There is still a lot of debate about exactly what the role of an ALT is. Some see ALTs as an assistant teacher in Japan who came to bring English into the classroom in a positive way. Some view ALTs as activity/game factories whose goal is to entertain and boost the students' interest in English.
Whatever your view is on the role of an ALT, the one thing you can count on is that you WILL be working with other teachers and staff.
This is the third part of a series, be sure to check out part one and part two!
With that in mind, I'm continuing this series about how to work with various personality types in Japan.
Laid-back vs serious
This can be a big deal in Japan. I feel like Japan as a whole is much more serious at work (and can often be far more laid back when going out). The attitude of your supervisors often trickles down to the staff and ultimately sets the mood for the workplace.

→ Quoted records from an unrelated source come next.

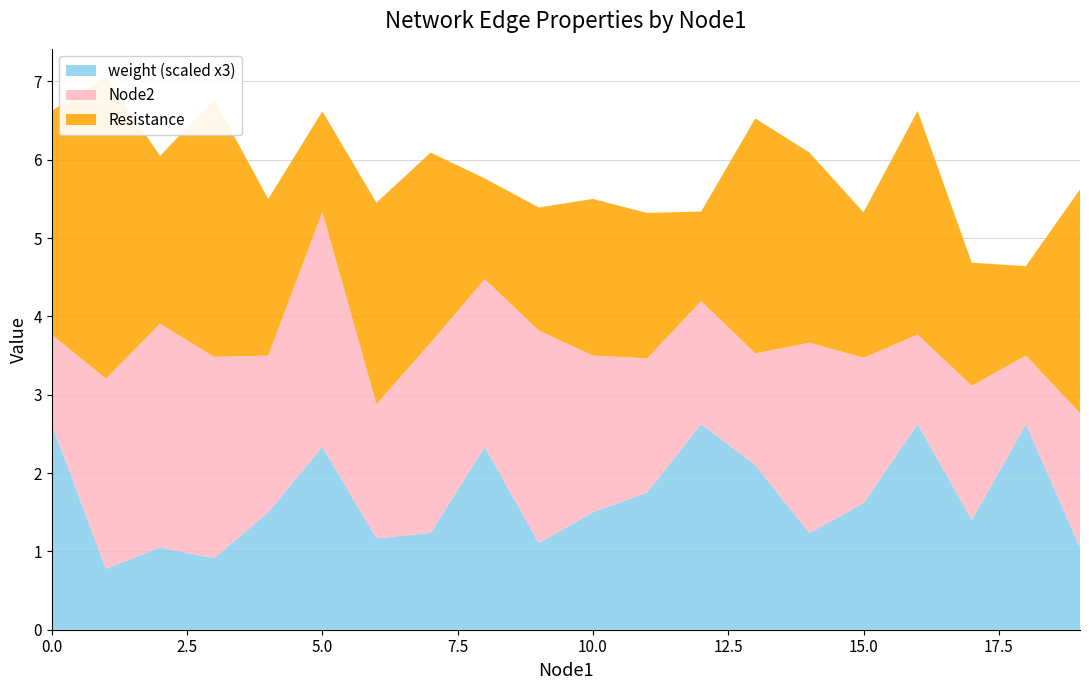

Reading left to right, extract all data points from this chart.

Node2: 1.1	2.4	2.9	2.6	2.0	3.0	1.7	2.4	2.1	2.7	2.0	1.7	1.6	1.4	2.4	1.9	1.1	1.7	0.9	1.7
Resistance: 2.9	3.9	2.1	3.3	2.0	1.3	2.6	2.4	1.3	1.6	2.0	1.9	1.1	3.0	2.4	1.9	2.9	1.6	1.1	2.9
weight: 0.9	0.3	0.4	0.3	0.5	0.8	0.4	0.4	0.8	0.4	0.5	0.6	0.9	0.7	0.4	0.5	0.9	0.5	0.9	0.4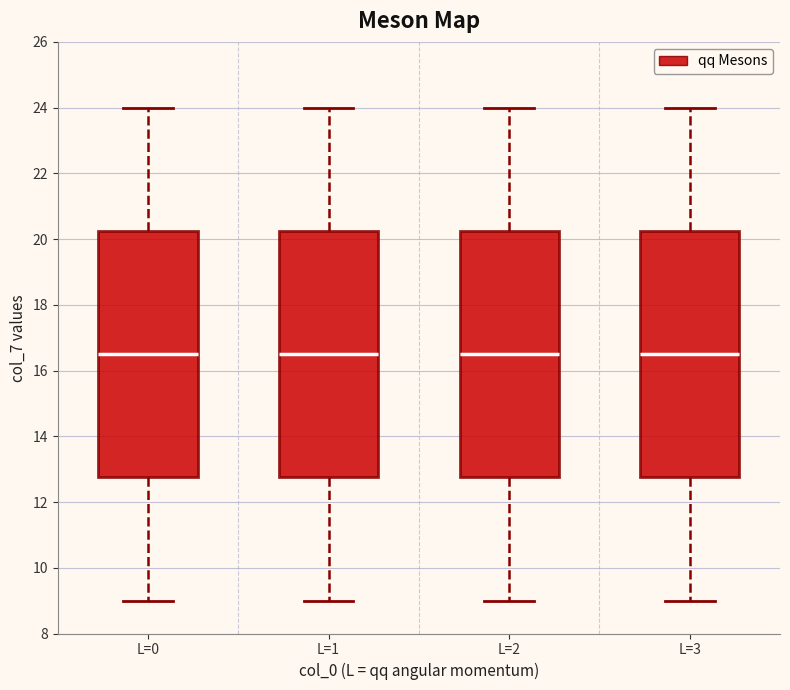

Reading left to right, read every box against the y-axis: the position of its median line, the range the box covers, and the ends of its whiskers. The values are not printed on the chart, so give them approximately, as read against the axis.

L=0: median 16.6, box 12.8 to 20.2, whiskers 9.0 to 24.0
L=1: median 16.6, box 12.8 to 20.2, whiskers 9.0 to 24.0
L=2: median 16.6, box 12.8 to 20.2, whiskers 9.0 to 24.0
L=3: median 16.6, box 12.8 to 20.2, whiskers 9.0 to 24.0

Whatever type of workplace you're in, it's best to get with the culture and try not to be too far on either end of this spectrum.
How to work with a laid-back JTE: Now that I'm thinking about this, it seems like laid-back JTEs are certainly in the minority.
For some being laid-back could mean that a person has a very nice, genuine, go-with-the-flow kind of attitude. The opposite end of that spectrum could be viewed as aloof, lazy, uncaring, or unprofessional.
If your JTE is laid-back, then enjoy the ride! They will often be the ones setting the standard for behavior and what you should be doing at school.
Just remember that the students and teachers should be your focus so as long as everyone is learning, nobody is offending anyone, and the supervisors are happy, everything should be fine!
How to work with a serious JTE: This can be a challenge for some ALTs. A VERY serious JTE can sometimes really be a wet blanket on a good time.
These types of JTEs usually value control and an orderly environment. They may not want to joke around in the class or try activities that they view as too goofy or serving no purpose.
If your JTE is super serious, show them that you're good at what you do. Later, check to see if there are any cracks in their facade!
Showing that you take your job seriously is paramount when working with this type of JTE. If you can demonstrate that you are professional but can still have a good time, they'll likely start to warm up to you.
In a lot of cases, the serious front is kind of a way of staying on guard. Once you get to know them a little more (like going out outside of work or talking at a party), they may start to let that guard down a bit and become a little more easy going.
Proactively communicates vs does not initiate communication
Being an ALT requires teamwork and nothing is more important to teamwork than communication!
This is especially true as most ALTs work in multiple schools with multiple teachers.
How to work with someone who proactively communicates: If your JTEs are sending you emails and coming over to your desk in the teacher's room to talk about lessons, that's fantastic!
If your JTEs' communication is good, make sure you don't drop the ball!
The best thing you can do is to make yourself available to communicate with. If you get an email, try to get back within 24 hours. If someone writes a note and leaves it on your desk, make sure you read it!
At times, there can be such a thing as TOO MUCH communication.
Some JTEs will want to spend a long time talking about something you've already discussed. They may also just keep hashing over small details (and ultimately taking up your time as well as theirs).
If this situation comes up, see if you can take a rain check on that conversation and talk it over another time. Maybe the issue will resolve itself by then. Just remember to be polite when it comes time to ending conversations!
How to work with someone who does not initiate communication: Working with someone like this can be really tough. ALTs usually can't make a lot of decisions on their own so communication with the JTE is a must.
If the communication between you and your JTEs is bad, it's the students who ultimately suffer.
If you have a JTE who isn't the best with communication, the best thing you can do is to make sure that you're not the one to blame.
When I'm about to change schools, I generally send an email to my teachers about a week before to see if there's anything they'd like me to make before coming.
In the email, I usually say something like:
Hello Mr. Sensei,
How's it going? I'm looking forward to visiting your school next week.
It looks like we'll have a couple of classes on my first day. Do you need me to prepare something?
See you later!
I try to keep the tone of the pretty light. It's a little bit nicer than saying, "What are you doing next week and what do I need to make?"
A lot of times teachers are REALLY busy so it helps to understand that their time can often be limited.
Although we would like all of our co-workers to be great communicators, the truth is that some people just don't have (and don't wanna get it either).
In that scenario, just do the best job you can on your own and don't stress it too much. If you keep bugging your teachers, you may become overbearing and they'll come to resent you!